━━━ Fonte ━━━

Jesi A scuola con il metodo finlandese

Adottato anche all’Ic Lorenzo Lotto il nuovo tipo d’insegnamento attivo in 12 classi, partito dalle Marche, oggi in 100 istituti d’Italia

di Tiziana Fenucci

Jesi, 27 dicembre 2022 – Inizia proprio dalle Marche la sperimentazione nelle scuole del modello organizzativo finlandese, il Mof, che è partita dall’istituto Della Rovere di Urbania, contagiando anche la città di Jesi: dal 2020 è attivo presso l’Istituto comprensivo Lorenzo Lotto, per poi coinvolgere tanti altri istituti d’Italia, circa 100 ad oggi.

Un metodo di insegnamento innovativo che ha conquistato gli insegnanti degli istituti aderenti alla sperimentazione, che spesso si adoperano oltre l’orario di lavoro per fare formazione e condividere l’esperienza in classe con i colleghi.

Nell’Ic Lorenzo Lotto la formazione degli insegnanti sul metodo finlandese è iniziata nel 2019 ed è stata applicata in classe nell’anno scolastico successivo, il 2020-2021.

«Trattandosi di una sperimentazione – dice la dirigente scolastica Sabrina Valentini – la collaborazione tra insegnanti e il confronto sui risultati raggiunti è fondamentale per trasmettere il senso di collaborazione anche agli studenti e soprattutto per individuare le criticità dell’approccio, le cose che non funzionano, e indirizzarsi verso nuove soluzioni».

━━━ Materiale fornito ━━━

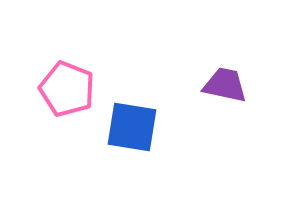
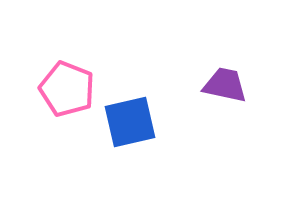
blue square: moved 2 px left, 5 px up; rotated 22 degrees counterclockwise
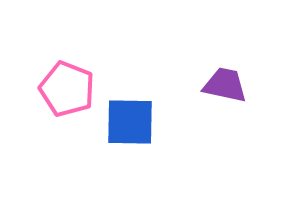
blue square: rotated 14 degrees clockwise
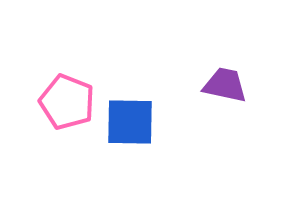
pink pentagon: moved 13 px down
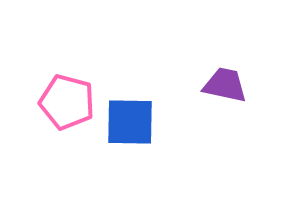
pink pentagon: rotated 6 degrees counterclockwise
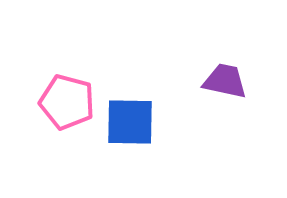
purple trapezoid: moved 4 px up
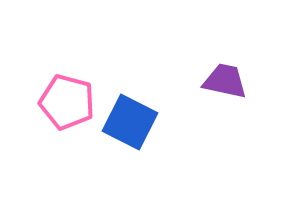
blue square: rotated 26 degrees clockwise
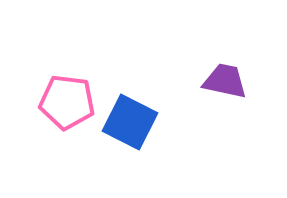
pink pentagon: rotated 8 degrees counterclockwise
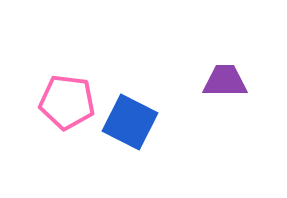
purple trapezoid: rotated 12 degrees counterclockwise
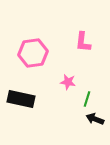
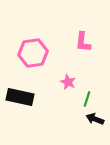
pink star: rotated 14 degrees clockwise
black rectangle: moved 1 px left, 2 px up
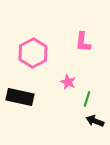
pink hexagon: rotated 20 degrees counterclockwise
black arrow: moved 2 px down
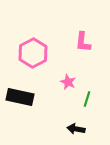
black arrow: moved 19 px left, 8 px down; rotated 12 degrees counterclockwise
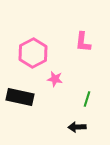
pink star: moved 13 px left, 3 px up; rotated 14 degrees counterclockwise
black arrow: moved 1 px right, 2 px up; rotated 12 degrees counterclockwise
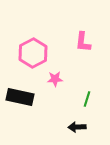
pink star: rotated 14 degrees counterclockwise
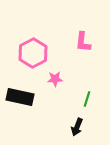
black arrow: rotated 66 degrees counterclockwise
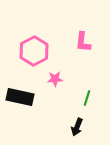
pink hexagon: moved 1 px right, 2 px up
green line: moved 1 px up
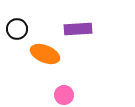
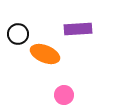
black circle: moved 1 px right, 5 px down
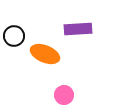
black circle: moved 4 px left, 2 px down
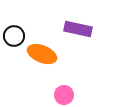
purple rectangle: rotated 16 degrees clockwise
orange ellipse: moved 3 px left
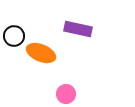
orange ellipse: moved 1 px left, 1 px up
pink circle: moved 2 px right, 1 px up
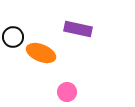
black circle: moved 1 px left, 1 px down
pink circle: moved 1 px right, 2 px up
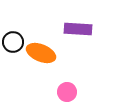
purple rectangle: rotated 8 degrees counterclockwise
black circle: moved 5 px down
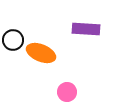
purple rectangle: moved 8 px right
black circle: moved 2 px up
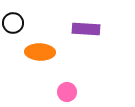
black circle: moved 17 px up
orange ellipse: moved 1 px left, 1 px up; rotated 20 degrees counterclockwise
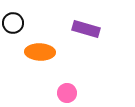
purple rectangle: rotated 12 degrees clockwise
pink circle: moved 1 px down
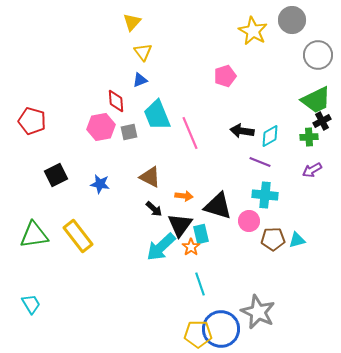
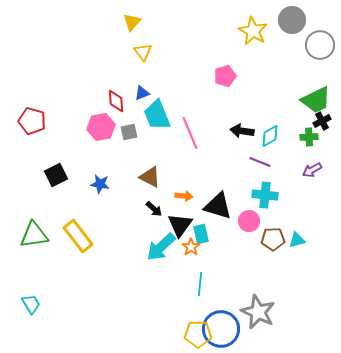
gray circle at (318, 55): moved 2 px right, 10 px up
blue triangle at (140, 80): moved 2 px right, 13 px down
cyan line at (200, 284): rotated 25 degrees clockwise
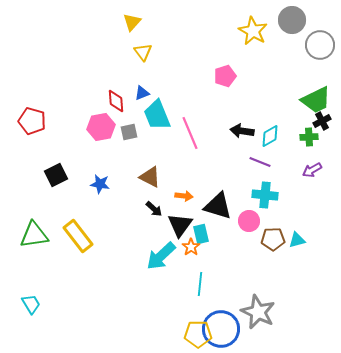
cyan arrow at (161, 247): moved 9 px down
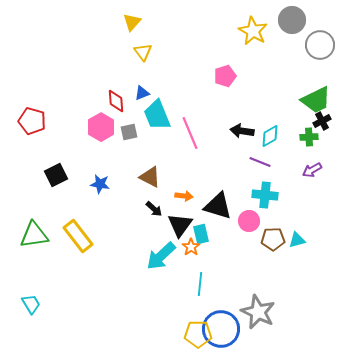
pink hexagon at (101, 127): rotated 20 degrees counterclockwise
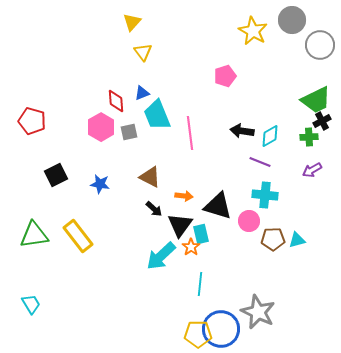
pink line at (190, 133): rotated 16 degrees clockwise
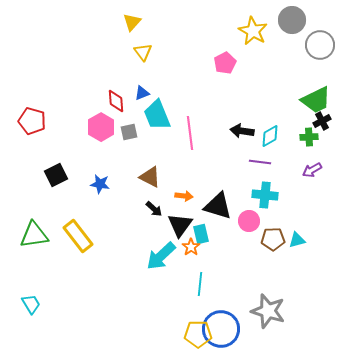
pink pentagon at (225, 76): moved 13 px up; rotated 10 degrees counterclockwise
purple line at (260, 162): rotated 15 degrees counterclockwise
gray star at (258, 312): moved 10 px right, 1 px up; rotated 8 degrees counterclockwise
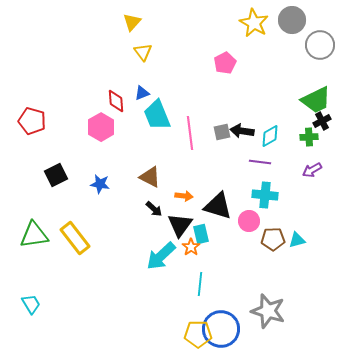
yellow star at (253, 31): moved 1 px right, 8 px up
gray square at (129, 132): moved 93 px right
yellow rectangle at (78, 236): moved 3 px left, 2 px down
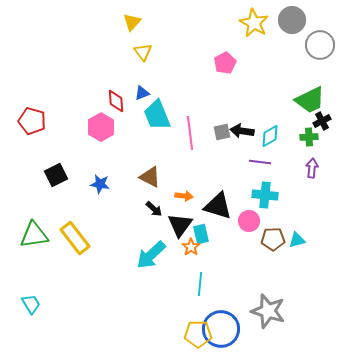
green trapezoid at (316, 100): moved 6 px left
purple arrow at (312, 170): moved 2 px up; rotated 126 degrees clockwise
cyan arrow at (161, 256): moved 10 px left, 1 px up
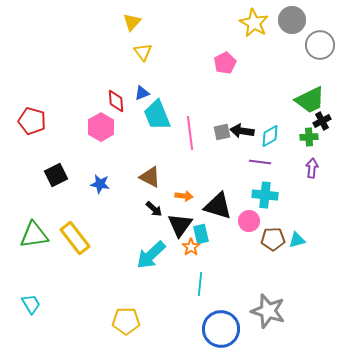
yellow pentagon at (198, 334): moved 72 px left, 13 px up
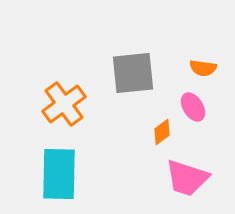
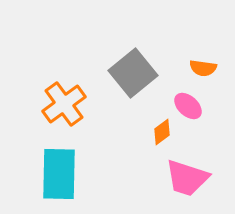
gray square: rotated 33 degrees counterclockwise
pink ellipse: moved 5 px left, 1 px up; rotated 16 degrees counterclockwise
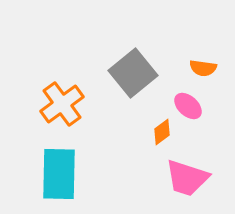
orange cross: moved 2 px left
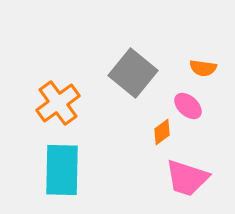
gray square: rotated 12 degrees counterclockwise
orange cross: moved 4 px left, 1 px up
cyan rectangle: moved 3 px right, 4 px up
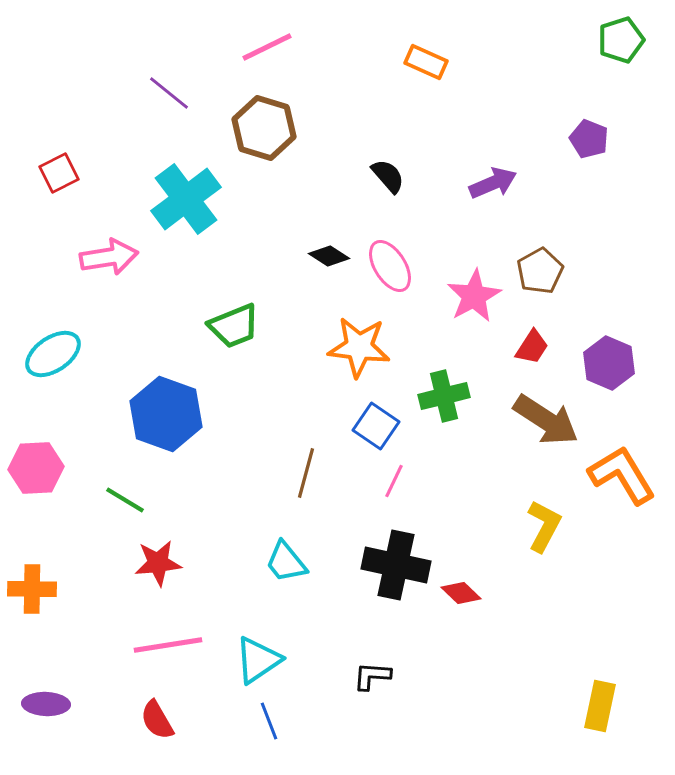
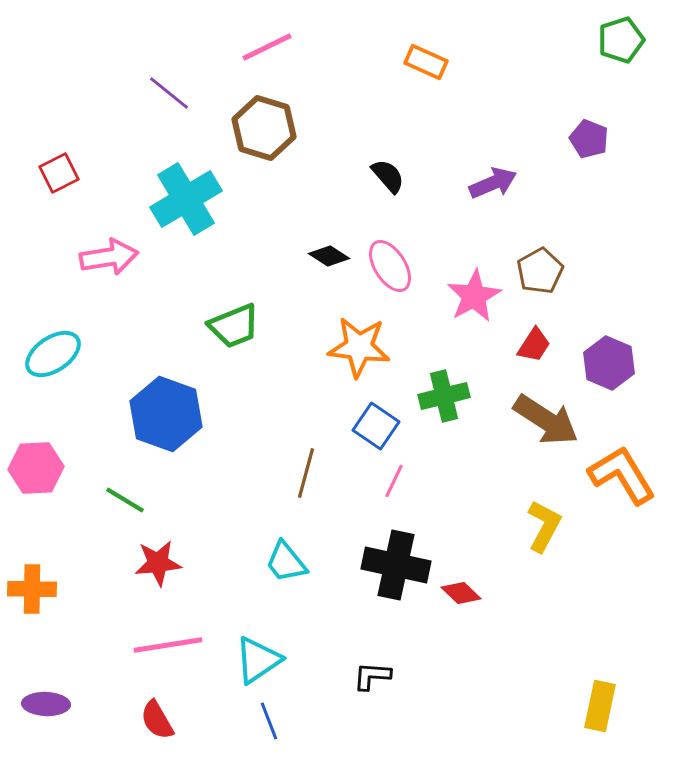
cyan cross at (186, 199): rotated 6 degrees clockwise
red trapezoid at (532, 347): moved 2 px right, 2 px up
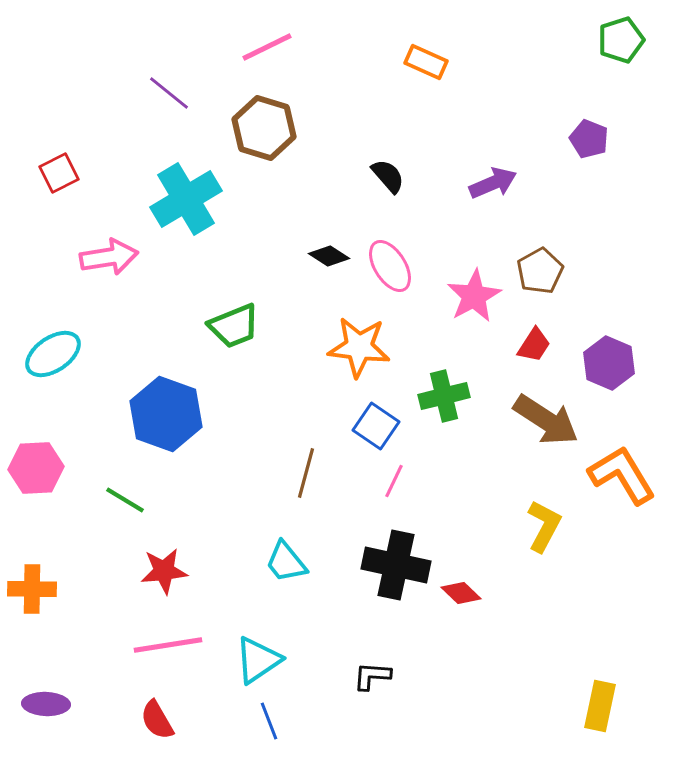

━━━

● **Esercizi da svolgere**:
1. Puoi ricopiare fedelmente il passo dell'articolo da "di Tiziana Fenucci" a "con i colleghi."?
2. Come si traduce in inglese la frase dell'articolo «Nell’Ic Lorenzo Lotto la formazione degli insegnanti sul metodo finlandese è iniziata nel 2019 ed è stata applicata in classe nell’anno scolastico successivo, il 2020-2021.»?
Il materiale è a sé stante e non fa parte dell'articolo.

● **Soluzioni degli esercizi**:
1.
di Tiziana Fenucci

Jesi, 27 dicembre 2022 – Inizia proprio dalle Marche la sperimentazione nelle scuole del modello organizzativo finlandese, il Mof, che è partita dall’istituto Della Rovere di Urbania, contagiando anche la città di Jesi: dal 2020 è attivo presso l’Istituto comprensivo Lorenzo Lotto, per poi coinvolgere tanti altri istituti d’Italia, circa 100 ad oggi.

Un metodo di insegnamento innovativo che ha conquistato gli insegnanti degli istituti aderenti alla sperimentazione, che spesso si adoperano oltre l’orario di lavoro per fare formazione e condividere l’esperienza in classe con i colleghi.

2. At the Ic Lorenzo Lotto, teacher training in the Finnish method began in 2019 and was applied in the classroom in the following school year, 2020-2021.